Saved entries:
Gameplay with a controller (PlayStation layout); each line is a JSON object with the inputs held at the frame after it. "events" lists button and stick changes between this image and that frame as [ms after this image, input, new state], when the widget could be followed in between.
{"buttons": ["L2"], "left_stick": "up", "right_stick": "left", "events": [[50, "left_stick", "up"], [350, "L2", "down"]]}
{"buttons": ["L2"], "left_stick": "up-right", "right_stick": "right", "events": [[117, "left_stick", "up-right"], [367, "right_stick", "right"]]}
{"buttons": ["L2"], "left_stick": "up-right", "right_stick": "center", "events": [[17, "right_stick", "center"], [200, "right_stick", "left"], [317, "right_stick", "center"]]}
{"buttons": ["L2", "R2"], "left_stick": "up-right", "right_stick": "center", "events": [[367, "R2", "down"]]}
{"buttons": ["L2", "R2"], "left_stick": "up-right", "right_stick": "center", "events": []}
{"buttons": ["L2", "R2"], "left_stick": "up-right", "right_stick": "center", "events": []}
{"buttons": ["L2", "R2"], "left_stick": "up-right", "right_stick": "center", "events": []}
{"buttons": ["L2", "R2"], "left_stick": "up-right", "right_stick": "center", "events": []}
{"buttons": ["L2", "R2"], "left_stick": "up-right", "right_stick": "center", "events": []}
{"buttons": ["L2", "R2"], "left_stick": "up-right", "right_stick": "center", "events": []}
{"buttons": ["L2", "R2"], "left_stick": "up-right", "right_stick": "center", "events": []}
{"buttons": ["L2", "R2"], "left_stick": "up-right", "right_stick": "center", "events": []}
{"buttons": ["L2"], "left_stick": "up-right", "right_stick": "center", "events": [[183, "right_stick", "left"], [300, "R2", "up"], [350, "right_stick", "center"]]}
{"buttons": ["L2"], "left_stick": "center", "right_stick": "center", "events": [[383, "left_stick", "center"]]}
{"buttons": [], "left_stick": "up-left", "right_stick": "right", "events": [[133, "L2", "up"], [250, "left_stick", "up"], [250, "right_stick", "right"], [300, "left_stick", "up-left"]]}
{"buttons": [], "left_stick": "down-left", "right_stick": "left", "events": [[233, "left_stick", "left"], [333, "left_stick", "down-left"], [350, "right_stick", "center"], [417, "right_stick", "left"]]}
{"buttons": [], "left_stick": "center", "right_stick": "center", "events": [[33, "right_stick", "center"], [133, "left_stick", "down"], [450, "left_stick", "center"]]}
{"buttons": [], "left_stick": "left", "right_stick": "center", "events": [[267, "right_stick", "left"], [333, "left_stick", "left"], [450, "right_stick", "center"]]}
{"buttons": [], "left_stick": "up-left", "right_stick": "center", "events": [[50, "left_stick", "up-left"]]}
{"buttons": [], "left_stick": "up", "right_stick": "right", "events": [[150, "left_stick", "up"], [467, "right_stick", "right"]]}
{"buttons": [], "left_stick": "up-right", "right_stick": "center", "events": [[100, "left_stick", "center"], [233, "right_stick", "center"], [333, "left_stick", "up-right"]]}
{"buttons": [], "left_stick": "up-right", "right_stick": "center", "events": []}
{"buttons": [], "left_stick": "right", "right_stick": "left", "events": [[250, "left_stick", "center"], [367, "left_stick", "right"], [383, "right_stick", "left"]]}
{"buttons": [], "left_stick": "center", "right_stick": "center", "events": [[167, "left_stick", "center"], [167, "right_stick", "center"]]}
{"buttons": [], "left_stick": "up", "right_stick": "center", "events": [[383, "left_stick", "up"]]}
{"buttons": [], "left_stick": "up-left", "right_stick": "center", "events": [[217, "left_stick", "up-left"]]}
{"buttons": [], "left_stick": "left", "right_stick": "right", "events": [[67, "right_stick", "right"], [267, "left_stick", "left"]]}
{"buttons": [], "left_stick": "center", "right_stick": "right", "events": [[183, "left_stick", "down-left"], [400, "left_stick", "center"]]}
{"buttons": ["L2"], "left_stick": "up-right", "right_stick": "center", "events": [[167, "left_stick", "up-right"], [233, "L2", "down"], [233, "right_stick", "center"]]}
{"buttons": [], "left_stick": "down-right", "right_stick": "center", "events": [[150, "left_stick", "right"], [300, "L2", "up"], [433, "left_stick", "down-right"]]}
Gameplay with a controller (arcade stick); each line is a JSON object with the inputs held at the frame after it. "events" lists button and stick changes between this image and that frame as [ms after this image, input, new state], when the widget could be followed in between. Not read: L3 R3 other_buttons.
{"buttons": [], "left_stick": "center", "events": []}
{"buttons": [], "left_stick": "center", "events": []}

**Assignment:**
Set down all of the data above again, exactly.

**Expected answer:**
Gameplay with a controller (PlayStation layout); each line is a JSON object with the inputs held at the frame after it. "events" lists button and stick changes between this image and that frame as [ms after this image, input, new state], when the widget could be followed in between.
{"buttons": ["L2"], "left_stick": "up", "right_stick": "left", "events": [[50, "left_stick", "up"], [350, "L2", "down"]]}
{"buttons": ["L2"], "left_stick": "up-right", "right_stick": "right", "events": [[117, "left_stick", "up-right"], [367, "right_stick", "right"]]}
{"buttons": ["L2"], "left_stick": "up-right", "right_stick": "center", "events": [[17, "right_stick", "center"], [200, "right_stick", "left"], [317, "right_stick", "center"]]}
{"buttons": ["L2", "R2"], "left_stick": "up-right", "right_stick": "center", "events": [[367, "R2", "down"]]}
{"buttons": ["L2", "R2"], "left_stick": "up-right", "right_stick": "center", "events": []}
{"buttons": ["L2", "R2"], "left_stick": "up-right", "right_stick": "center", "events": []}
{"buttons": ["L2", "R2"], "left_stick": "up-right", "right_stick": "center", "events": []}
{"buttons": ["L2", "R2"], "left_stick": "up-right", "right_stick": "center", "events": []}
{"buttons": ["L2", "R2"], "left_stick": "up-right", "right_stick": "center", "events": []}
{"buttons": ["L2", "R2"], "left_stick": "up-right", "right_stick": "center", "events": []}
{"buttons": ["L2", "R2"], "left_stick": "up-right", "right_stick": "center", "events": []}
{"buttons": ["L2", "R2"], "left_stick": "up-right", "right_stick": "center", "events": []}
{"buttons": ["L2"], "left_stick": "up-right", "right_stick": "center", "events": [[183, "right_stick", "left"], [300, "R2", "up"], [350, "right_stick", "center"]]}
{"buttons": ["L2"], "left_stick": "center", "right_stick": "center", "events": [[383, "left_stick", "center"]]}
{"buttons": [], "left_stick": "up-left", "right_stick": "right", "events": [[133, "L2", "up"], [250, "left_stick", "up"], [250, "right_stick", "right"], [300, "left_stick", "up-left"]]}
{"buttons": [], "left_stick": "down-left", "right_stick": "left", "events": [[233, "left_stick", "left"], [333, "left_stick", "down-left"], [350, "right_stick", "center"], [417, "right_stick", "left"]]}
{"buttons": [], "left_stick": "center", "right_stick": "center", "events": [[33, "right_stick", "center"], [133, "left_stick", "down"], [450, "left_stick", "center"]]}
{"buttons": [], "left_stick": "left", "right_stick": "center", "events": [[267, "right_stick", "left"], [333, "left_stick", "left"], [450, "right_stick", "center"]]}
{"buttons": [], "left_stick": "up-left", "right_stick": "center", "events": [[50, "left_stick", "up-left"]]}
{"buttons": [], "left_stick": "up", "right_stick": "right", "events": [[150, "left_stick", "up"], [467, "right_stick", "right"]]}
{"buttons": [], "left_stick": "up-right", "right_stick": "center", "events": [[100, "left_stick", "center"], [233, "right_stick", "center"], [333, "left_stick", "up-right"]]}
{"buttons": [], "left_stick": "up-right", "right_stick": "center", "events": []}
{"buttons": [], "left_stick": "right", "right_stick": "left", "events": [[250, "left_stick", "center"], [367, "left_stick", "right"], [383, "right_stick", "left"]]}
{"buttons": [], "left_stick": "center", "right_stick": "center", "events": [[167, "left_stick", "center"], [167, "right_stick", "center"]]}
{"buttons": [], "left_stick": "up", "right_stick": "center", "events": [[383, "left_stick", "up"]]}
{"buttons": [], "left_stick": "up-left", "right_stick": "center", "events": [[217, "left_stick", "up-left"]]}
{"buttons": [], "left_stick": "left", "right_stick": "right", "events": [[67, "right_stick", "right"], [267, "left_stick", "left"]]}
{"buttons": [], "left_stick": "center", "right_stick": "right", "events": [[183, "left_stick", "down-left"], [400, "left_stick", "center"]]}
{"buttons": ["L2"], "left_stick": "up-right", "right_stick": "center", "events": [[167, "left_stick", "up-right"], [233, "L2", "down"], [233, "right_stick", "center"]]}
{"buttons": [], "left_stick": "down-right", "right_stick": "center", "events": [[150, "left_stick", "right"], [300, "L2", "up"], [433, "left_stick", "down-right"]]}
Gameplay with a controller (arcade stick); each line is a JSON object with the inputs held at the frame after it. "events" lists button and stick changes between this image and that frame as [ms after this image, input, new state], when the widget could be followed in between. Not read: L3 R3 other_buttons.
{"buttons": [], "left_stick": "center", "events": []}
{"buttons": [], "left_stick": "center", "events": []}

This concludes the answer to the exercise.